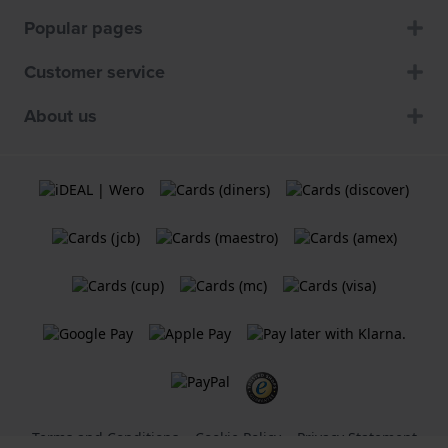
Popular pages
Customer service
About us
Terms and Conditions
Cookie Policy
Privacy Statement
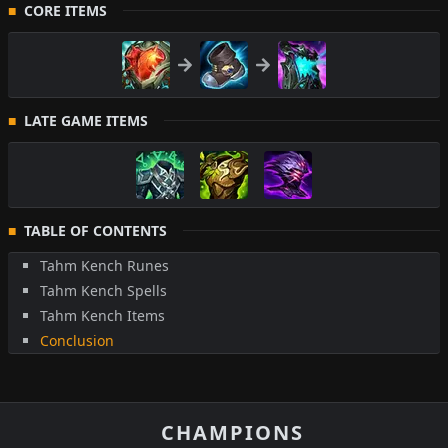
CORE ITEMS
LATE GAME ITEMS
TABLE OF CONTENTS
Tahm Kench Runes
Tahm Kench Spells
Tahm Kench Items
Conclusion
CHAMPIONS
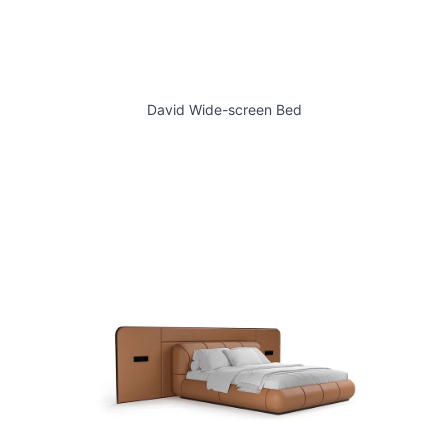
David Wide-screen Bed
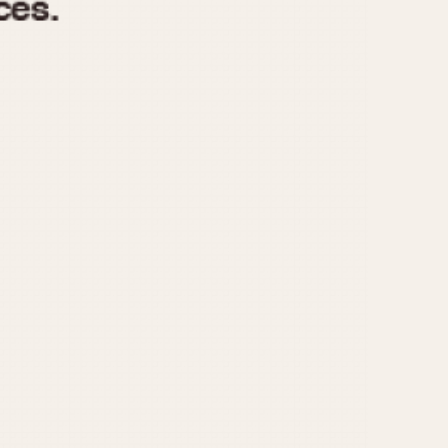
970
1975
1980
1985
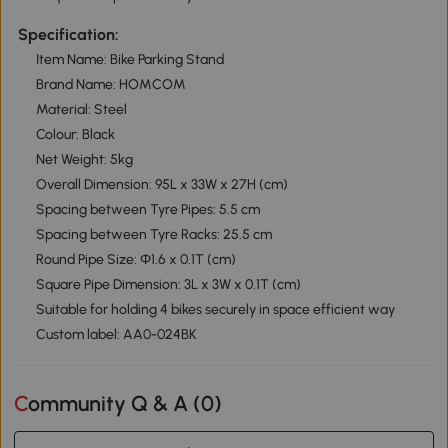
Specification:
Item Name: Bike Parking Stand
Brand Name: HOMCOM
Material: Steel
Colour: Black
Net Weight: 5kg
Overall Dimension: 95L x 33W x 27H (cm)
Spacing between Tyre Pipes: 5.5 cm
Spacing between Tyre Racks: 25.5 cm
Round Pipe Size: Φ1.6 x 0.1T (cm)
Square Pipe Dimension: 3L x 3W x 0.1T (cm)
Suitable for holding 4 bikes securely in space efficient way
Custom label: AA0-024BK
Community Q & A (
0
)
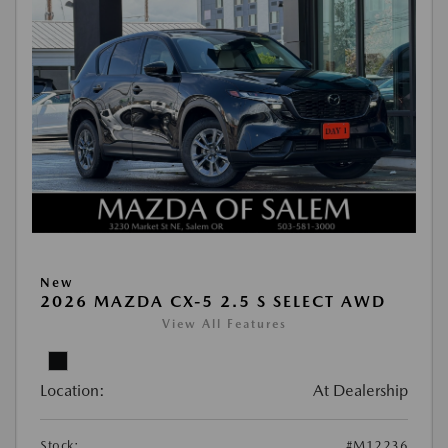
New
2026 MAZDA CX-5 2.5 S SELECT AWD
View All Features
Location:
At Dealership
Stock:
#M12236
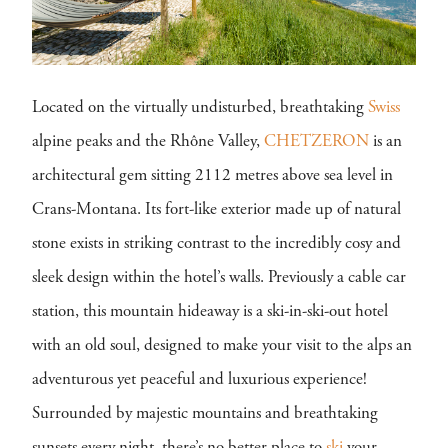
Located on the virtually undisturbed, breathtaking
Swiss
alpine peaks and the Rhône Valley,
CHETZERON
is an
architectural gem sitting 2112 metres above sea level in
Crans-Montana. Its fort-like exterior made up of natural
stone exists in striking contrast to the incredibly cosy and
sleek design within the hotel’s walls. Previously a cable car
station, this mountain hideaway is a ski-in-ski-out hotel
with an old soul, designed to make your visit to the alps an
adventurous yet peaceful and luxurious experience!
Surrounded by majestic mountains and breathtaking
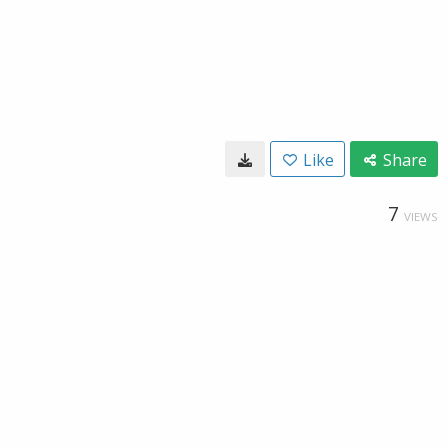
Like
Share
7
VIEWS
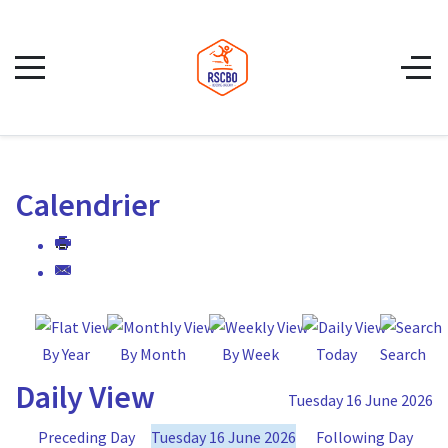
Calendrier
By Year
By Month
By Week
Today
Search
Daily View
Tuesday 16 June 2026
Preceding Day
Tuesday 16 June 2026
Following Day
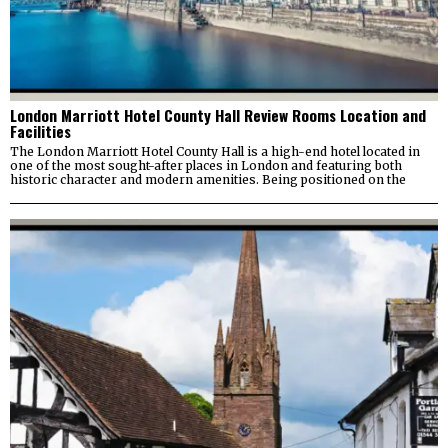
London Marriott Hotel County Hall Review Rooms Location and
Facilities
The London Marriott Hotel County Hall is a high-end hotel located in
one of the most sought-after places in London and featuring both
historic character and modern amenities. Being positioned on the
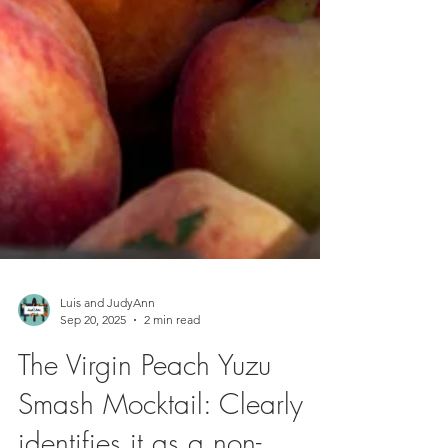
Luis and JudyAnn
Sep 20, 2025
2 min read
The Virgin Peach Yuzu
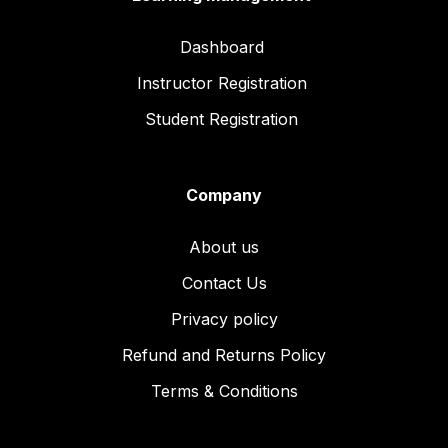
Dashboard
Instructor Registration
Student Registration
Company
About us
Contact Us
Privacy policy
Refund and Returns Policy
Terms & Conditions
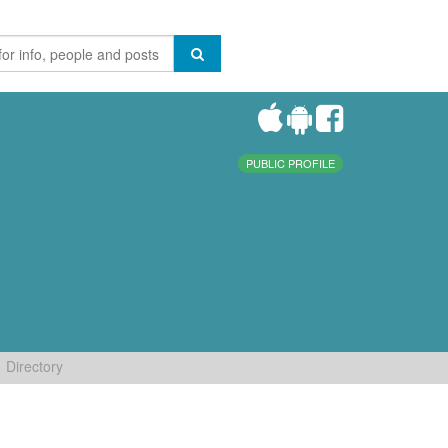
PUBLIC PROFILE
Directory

-- -- --

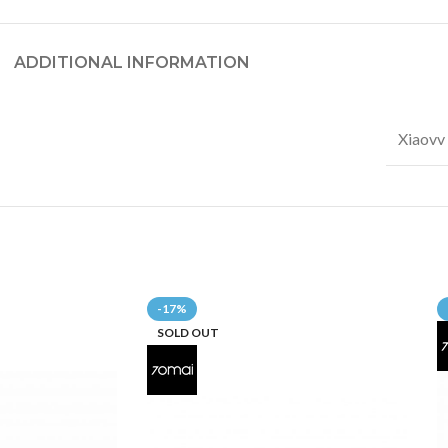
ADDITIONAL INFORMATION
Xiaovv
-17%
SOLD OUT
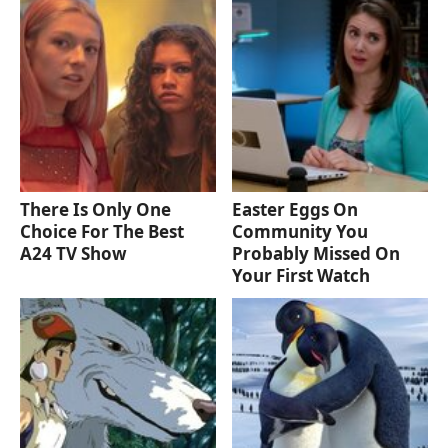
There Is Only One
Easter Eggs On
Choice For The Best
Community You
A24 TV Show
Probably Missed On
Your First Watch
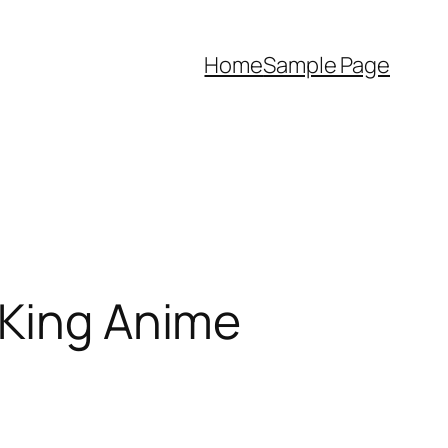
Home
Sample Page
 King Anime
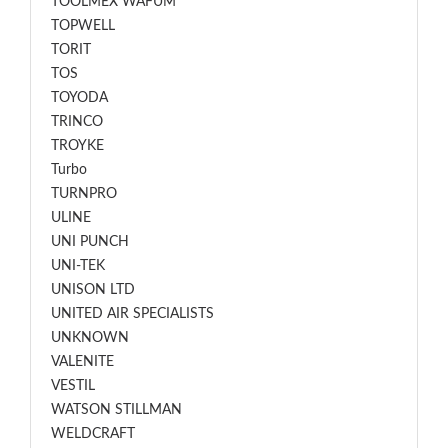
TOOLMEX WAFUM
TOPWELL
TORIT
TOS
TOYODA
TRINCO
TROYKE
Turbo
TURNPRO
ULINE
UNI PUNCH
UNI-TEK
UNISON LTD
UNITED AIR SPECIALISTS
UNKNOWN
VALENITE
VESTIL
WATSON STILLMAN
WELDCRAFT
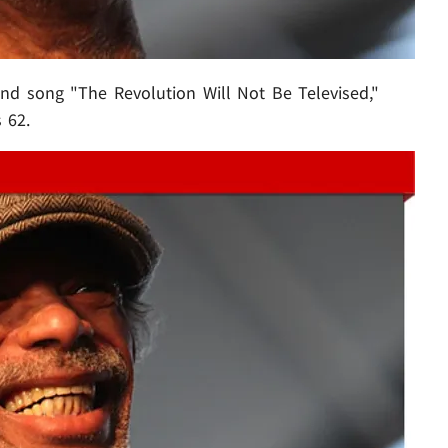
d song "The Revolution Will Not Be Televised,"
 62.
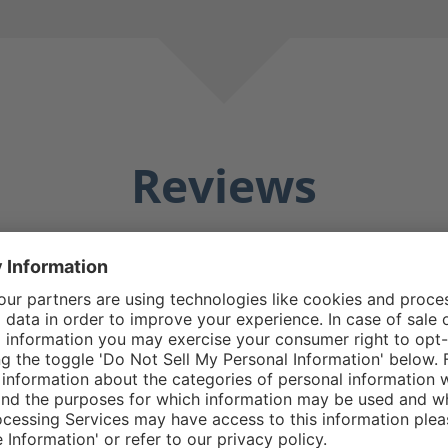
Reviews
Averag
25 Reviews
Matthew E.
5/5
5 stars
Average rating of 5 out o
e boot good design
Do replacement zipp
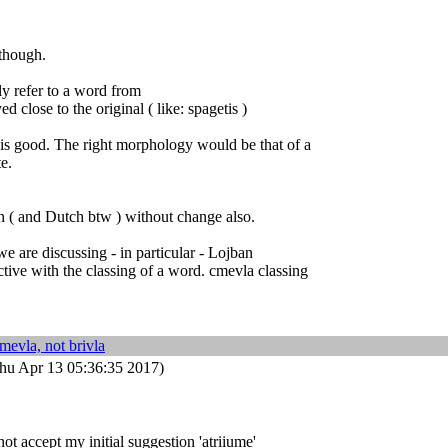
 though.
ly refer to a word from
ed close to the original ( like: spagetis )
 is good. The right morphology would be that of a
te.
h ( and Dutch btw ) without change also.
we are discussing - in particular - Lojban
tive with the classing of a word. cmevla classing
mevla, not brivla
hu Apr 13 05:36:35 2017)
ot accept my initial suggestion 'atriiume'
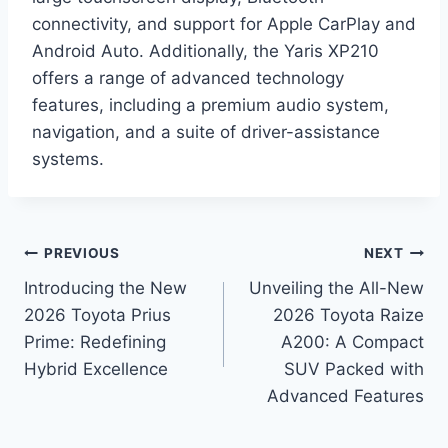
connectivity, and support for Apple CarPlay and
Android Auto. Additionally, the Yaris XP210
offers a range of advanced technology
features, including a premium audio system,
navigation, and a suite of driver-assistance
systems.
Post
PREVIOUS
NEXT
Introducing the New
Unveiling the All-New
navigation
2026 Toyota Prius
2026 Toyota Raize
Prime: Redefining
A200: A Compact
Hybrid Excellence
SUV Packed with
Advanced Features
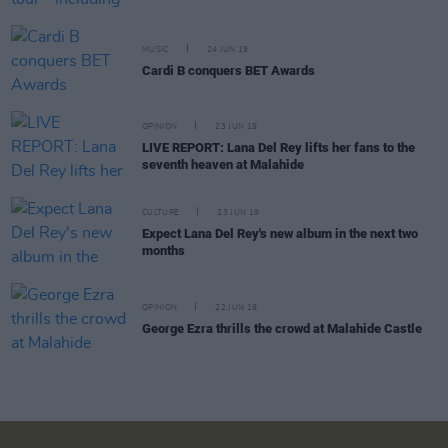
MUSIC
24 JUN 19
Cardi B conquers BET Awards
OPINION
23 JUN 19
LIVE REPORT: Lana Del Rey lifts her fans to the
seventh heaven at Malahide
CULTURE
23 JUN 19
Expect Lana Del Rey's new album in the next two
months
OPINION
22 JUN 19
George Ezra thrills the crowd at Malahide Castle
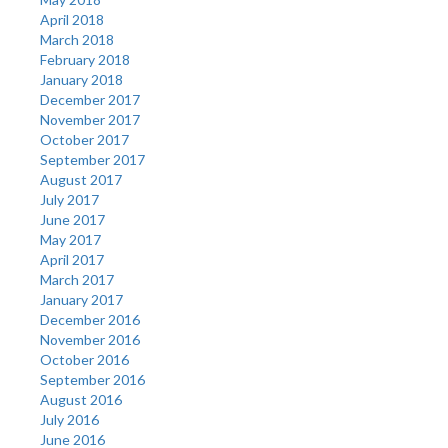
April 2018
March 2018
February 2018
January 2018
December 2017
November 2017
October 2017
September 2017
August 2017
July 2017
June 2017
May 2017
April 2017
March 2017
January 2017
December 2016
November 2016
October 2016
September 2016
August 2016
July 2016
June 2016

-- -- --

- **WHAT THE EXERCISE ASKS**:
Although the records hold pictures, the copy must not; give again exactly the lines from the one with "Customer service" through the one with "Net Weight: 5kg".

- **RESULT FOR THIS TASK**:
Customer service
About us
Terms and Conditions
Cookie Policy
Privacy Statement
CORE ITEMS
LATE GAME ITEMS
TABLE OF CONTENTS
Tahm Kench Runes
Tahm Kench Spells
Tahm Kench Items
Conclusion
CHAMPIONS
David Wide-screen Bed
970
1975
1980
1985
Specification:
Item Name: Bike Parking Stand
Brand Name: HOMCOM
Material: Steel
Colour: Black
Net Weight: 5kg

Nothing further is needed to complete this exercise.